> [What you have to do] Which lines of the records contain "site"? Collect every one of them.

# # #

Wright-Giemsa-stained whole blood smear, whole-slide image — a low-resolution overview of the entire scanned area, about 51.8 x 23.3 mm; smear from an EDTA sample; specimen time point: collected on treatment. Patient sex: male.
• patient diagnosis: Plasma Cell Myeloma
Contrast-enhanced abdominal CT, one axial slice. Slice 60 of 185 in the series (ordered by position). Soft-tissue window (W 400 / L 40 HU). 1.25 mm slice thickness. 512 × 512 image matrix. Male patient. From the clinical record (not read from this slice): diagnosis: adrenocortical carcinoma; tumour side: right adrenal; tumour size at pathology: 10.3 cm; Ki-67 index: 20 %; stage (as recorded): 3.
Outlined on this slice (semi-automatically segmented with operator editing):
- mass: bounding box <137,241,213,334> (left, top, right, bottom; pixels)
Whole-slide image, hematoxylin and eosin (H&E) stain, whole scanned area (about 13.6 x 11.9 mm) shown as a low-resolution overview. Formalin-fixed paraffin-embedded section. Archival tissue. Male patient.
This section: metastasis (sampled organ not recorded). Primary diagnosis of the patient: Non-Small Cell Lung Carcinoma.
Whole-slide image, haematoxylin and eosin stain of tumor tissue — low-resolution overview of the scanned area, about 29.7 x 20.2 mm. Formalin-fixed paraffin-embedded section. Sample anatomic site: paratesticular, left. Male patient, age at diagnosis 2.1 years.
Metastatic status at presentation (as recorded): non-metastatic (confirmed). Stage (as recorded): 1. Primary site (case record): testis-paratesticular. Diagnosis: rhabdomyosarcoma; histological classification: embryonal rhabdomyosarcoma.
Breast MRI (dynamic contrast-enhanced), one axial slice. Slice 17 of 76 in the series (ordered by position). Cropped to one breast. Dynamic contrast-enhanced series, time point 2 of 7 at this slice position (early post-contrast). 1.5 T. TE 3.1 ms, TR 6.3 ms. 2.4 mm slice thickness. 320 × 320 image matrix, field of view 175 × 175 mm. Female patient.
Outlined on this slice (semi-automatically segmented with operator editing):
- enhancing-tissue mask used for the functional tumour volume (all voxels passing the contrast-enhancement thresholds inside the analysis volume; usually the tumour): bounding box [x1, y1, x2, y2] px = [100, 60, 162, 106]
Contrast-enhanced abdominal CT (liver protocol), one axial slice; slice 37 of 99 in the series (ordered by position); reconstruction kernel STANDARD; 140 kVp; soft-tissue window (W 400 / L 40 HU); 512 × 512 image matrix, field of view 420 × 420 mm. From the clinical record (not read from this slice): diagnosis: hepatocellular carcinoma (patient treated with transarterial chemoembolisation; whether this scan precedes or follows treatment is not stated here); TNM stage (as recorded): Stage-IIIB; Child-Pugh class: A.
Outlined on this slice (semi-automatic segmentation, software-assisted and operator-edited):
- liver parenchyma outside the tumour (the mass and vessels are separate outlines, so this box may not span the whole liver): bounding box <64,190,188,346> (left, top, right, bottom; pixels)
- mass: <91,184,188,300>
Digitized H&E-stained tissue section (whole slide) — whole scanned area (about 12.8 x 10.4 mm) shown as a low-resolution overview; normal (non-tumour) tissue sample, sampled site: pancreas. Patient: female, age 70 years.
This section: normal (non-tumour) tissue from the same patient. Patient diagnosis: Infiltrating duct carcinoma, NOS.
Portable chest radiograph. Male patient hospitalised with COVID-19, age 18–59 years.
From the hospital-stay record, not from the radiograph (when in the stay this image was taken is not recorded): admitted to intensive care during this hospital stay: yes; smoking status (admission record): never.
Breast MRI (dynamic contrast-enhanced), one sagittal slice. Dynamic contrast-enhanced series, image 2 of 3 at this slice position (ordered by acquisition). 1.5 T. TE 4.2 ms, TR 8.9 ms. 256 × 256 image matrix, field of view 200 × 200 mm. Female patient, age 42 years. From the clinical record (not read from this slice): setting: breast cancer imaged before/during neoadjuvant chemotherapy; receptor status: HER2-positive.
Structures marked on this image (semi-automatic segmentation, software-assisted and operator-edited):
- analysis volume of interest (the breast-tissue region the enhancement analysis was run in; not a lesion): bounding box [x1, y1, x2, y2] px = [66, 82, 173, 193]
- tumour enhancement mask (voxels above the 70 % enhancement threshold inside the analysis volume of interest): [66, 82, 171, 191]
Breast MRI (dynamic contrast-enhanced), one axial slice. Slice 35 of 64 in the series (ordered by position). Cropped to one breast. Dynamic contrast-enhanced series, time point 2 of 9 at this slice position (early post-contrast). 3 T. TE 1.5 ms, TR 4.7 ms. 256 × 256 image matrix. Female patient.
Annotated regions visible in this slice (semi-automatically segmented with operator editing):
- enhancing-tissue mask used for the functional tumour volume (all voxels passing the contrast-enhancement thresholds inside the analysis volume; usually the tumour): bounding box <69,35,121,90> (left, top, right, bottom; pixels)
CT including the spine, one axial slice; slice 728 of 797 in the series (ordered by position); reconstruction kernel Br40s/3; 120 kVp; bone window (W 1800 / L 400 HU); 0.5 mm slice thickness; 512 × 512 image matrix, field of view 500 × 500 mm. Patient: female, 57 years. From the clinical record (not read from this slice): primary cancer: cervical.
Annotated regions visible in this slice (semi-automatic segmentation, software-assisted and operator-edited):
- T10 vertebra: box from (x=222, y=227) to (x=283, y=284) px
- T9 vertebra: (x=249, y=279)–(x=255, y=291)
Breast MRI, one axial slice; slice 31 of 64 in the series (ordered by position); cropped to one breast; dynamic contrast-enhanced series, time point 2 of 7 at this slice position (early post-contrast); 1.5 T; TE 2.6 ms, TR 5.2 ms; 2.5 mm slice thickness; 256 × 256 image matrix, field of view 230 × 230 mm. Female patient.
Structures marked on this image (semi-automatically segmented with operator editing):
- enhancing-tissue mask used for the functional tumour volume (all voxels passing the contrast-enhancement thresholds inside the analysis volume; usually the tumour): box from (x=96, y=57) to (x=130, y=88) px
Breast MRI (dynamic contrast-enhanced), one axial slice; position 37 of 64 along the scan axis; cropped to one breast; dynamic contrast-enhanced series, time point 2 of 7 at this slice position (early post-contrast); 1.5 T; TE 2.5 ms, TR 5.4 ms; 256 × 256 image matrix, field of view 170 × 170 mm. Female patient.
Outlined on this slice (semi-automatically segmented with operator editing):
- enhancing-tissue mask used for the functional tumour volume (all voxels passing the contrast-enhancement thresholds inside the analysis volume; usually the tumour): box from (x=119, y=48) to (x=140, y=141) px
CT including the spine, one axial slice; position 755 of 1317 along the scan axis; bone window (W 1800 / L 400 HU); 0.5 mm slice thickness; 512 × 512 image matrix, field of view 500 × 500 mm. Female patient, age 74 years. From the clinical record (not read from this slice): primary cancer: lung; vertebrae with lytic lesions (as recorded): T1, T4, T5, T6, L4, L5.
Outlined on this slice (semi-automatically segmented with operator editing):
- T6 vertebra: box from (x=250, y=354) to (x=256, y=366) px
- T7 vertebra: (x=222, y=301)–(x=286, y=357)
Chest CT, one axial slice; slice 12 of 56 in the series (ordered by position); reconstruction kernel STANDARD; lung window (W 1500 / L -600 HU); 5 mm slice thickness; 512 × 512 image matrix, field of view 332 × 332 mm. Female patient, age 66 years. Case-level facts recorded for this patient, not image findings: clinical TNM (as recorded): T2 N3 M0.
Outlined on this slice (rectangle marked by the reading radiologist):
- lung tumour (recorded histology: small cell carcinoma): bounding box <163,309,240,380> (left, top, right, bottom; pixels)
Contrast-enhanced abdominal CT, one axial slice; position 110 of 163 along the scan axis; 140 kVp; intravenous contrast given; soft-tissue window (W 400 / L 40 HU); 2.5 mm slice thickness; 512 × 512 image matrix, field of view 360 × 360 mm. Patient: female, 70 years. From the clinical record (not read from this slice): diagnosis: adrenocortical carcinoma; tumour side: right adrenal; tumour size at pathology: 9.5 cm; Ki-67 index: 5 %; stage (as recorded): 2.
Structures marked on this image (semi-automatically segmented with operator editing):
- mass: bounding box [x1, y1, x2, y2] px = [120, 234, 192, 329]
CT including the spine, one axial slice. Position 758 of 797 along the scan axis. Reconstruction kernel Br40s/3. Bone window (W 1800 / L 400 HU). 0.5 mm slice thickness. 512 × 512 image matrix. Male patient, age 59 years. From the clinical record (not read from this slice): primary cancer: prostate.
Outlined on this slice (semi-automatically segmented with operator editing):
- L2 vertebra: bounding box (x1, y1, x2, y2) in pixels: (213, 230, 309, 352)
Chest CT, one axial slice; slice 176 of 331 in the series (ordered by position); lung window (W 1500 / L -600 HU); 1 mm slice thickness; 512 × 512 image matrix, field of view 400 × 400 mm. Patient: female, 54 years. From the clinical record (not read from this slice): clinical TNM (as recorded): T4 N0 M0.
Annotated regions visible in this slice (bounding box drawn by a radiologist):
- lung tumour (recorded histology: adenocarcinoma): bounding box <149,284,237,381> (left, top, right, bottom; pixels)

# # #

> [Task output]
Whole-slide image, haematoxylin and eosin stain of tumor tissue — low-resolution overview of the scanned area, about 29.7 x 20.2 mm. Formalin-fixed paraffin-embedded section. Sample anatomic site: paratesticular, left. Male patient, age at diagnosis 2.1 years.
Metastatic status at presentation (as recorded): non-metastatic (confirmed). Stage (as recorded): 1. Primary site (case record): testis-paratesticular. Diagnosis: rhabdomyosarcoma; histological classification: embryonal rhabdomyosarcoma.
Digitized H&E-stained tissue section (whole slide) — whole scanned area (about 12.8 x 10.4 mm) shown as a low-resolution overview; normal (non-tumour) tissue sample, sampled site: pancreas. Patient: female, age 70 years.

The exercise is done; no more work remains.